** INPUT MATERIAL follows **
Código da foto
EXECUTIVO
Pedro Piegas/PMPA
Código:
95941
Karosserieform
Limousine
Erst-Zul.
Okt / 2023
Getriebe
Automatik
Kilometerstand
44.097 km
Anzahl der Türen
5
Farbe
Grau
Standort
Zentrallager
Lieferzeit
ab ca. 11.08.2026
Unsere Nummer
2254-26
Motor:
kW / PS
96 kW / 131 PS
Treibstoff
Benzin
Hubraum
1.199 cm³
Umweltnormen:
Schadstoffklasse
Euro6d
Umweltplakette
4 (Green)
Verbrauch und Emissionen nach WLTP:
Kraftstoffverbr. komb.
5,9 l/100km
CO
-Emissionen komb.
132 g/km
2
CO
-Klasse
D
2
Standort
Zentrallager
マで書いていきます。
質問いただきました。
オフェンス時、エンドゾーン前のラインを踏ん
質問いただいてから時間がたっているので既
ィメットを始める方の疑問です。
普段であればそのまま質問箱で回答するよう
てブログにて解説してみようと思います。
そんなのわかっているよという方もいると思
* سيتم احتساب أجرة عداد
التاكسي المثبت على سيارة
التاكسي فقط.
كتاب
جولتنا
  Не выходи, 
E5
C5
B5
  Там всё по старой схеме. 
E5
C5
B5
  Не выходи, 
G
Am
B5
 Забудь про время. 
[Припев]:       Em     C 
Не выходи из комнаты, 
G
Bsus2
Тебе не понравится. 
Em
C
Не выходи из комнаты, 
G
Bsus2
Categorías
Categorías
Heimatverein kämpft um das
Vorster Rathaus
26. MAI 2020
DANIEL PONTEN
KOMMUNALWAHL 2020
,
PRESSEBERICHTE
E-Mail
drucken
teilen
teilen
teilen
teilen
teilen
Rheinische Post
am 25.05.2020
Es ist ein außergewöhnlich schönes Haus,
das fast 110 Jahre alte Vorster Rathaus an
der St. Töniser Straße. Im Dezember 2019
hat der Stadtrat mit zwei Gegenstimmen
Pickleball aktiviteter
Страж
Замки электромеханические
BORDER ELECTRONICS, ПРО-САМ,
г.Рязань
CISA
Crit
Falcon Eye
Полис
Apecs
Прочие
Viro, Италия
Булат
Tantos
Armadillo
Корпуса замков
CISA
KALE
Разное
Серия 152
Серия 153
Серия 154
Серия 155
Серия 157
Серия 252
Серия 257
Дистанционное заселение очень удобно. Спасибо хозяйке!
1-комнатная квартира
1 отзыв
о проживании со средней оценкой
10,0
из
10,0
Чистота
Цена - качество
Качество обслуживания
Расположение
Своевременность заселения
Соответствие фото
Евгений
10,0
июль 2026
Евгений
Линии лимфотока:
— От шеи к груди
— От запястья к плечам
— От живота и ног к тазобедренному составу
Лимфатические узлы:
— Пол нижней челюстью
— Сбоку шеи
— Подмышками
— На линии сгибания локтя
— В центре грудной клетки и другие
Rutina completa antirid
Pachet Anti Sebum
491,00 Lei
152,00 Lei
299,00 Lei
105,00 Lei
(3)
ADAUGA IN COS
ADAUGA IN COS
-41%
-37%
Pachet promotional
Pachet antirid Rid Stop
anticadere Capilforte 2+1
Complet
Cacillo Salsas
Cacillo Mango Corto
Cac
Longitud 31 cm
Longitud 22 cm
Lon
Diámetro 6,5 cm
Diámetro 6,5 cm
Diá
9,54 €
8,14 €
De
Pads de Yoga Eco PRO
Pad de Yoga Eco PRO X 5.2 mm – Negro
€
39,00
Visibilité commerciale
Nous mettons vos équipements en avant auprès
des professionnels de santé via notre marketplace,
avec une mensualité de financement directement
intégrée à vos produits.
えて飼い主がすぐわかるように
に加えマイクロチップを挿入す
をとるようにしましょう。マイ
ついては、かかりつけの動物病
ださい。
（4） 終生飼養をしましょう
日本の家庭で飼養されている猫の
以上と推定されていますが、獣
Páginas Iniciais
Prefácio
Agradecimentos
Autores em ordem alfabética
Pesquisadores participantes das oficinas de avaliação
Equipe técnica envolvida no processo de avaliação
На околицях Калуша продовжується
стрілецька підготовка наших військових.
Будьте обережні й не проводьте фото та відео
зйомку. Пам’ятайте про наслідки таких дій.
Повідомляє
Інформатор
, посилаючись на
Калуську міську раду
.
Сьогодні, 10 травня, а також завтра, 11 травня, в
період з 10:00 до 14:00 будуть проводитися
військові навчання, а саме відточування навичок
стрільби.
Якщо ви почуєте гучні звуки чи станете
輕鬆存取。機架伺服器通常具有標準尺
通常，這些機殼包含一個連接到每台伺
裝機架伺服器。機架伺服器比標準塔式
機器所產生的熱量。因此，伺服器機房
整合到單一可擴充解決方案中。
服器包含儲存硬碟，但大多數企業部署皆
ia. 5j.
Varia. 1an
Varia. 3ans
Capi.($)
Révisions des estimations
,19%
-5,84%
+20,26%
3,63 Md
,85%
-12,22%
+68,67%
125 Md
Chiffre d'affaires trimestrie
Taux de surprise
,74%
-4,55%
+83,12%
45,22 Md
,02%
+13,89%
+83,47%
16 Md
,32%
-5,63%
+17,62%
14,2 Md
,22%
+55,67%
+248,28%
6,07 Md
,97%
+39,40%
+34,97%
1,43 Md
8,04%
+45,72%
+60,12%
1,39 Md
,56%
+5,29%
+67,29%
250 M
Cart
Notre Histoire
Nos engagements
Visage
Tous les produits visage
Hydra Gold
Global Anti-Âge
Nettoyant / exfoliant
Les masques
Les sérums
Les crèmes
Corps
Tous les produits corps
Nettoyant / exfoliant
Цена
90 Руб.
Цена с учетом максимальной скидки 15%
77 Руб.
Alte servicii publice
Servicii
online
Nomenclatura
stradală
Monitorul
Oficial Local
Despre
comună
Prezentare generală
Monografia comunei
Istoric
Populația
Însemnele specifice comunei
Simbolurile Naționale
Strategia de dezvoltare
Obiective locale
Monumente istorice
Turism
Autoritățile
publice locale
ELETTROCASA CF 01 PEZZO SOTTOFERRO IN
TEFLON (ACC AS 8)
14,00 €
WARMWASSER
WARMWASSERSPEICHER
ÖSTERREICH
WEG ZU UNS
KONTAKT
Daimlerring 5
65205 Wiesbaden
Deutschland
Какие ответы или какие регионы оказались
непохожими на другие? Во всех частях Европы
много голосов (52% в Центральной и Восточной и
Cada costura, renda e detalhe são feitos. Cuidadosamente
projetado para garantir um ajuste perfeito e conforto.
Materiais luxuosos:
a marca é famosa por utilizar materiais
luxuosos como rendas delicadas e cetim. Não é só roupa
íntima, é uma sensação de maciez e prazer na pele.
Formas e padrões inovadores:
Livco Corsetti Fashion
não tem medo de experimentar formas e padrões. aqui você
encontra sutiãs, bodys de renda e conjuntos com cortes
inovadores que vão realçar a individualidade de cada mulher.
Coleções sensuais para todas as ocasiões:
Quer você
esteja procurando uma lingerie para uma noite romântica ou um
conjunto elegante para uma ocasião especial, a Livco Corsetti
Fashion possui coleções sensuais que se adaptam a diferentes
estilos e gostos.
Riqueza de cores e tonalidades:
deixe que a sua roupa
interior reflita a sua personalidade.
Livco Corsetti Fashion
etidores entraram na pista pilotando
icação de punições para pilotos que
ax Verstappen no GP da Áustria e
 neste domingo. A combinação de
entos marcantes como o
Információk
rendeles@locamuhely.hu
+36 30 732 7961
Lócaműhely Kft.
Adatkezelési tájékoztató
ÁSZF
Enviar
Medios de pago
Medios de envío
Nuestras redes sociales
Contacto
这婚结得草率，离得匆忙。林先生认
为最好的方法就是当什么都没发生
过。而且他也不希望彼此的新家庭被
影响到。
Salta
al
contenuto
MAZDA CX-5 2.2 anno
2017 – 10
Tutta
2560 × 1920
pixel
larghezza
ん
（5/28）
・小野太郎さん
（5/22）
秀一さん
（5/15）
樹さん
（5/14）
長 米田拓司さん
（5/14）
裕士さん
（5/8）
** End of INPUT MATERIAL **
» PROBLEM TO SOLVE
Starting at the line that contains "に加えマイクロチップを挿入す" and stopping after the line that contains "На околицях Калуша продовжується", write out every line exactly as it appears above, and no other line.

» PROBLEM SOLUTION
に加えマイクロチップを挿入す
をとるようにしましょう。マイ
ついては、かかりつけの動物病
ださい。
（4） 終生飼養をしましょう
日本の家庭で飼養されている猫の
以上と推定されていますが、獣
Páginas Iniciais
Prefácio
Agradecimentos
Autores em ordem alfabética
Pesquisadores participantes das oficinas de avaliação
Equipe técnica envolvida no processo de avaliação
На околицях Калуша продовжується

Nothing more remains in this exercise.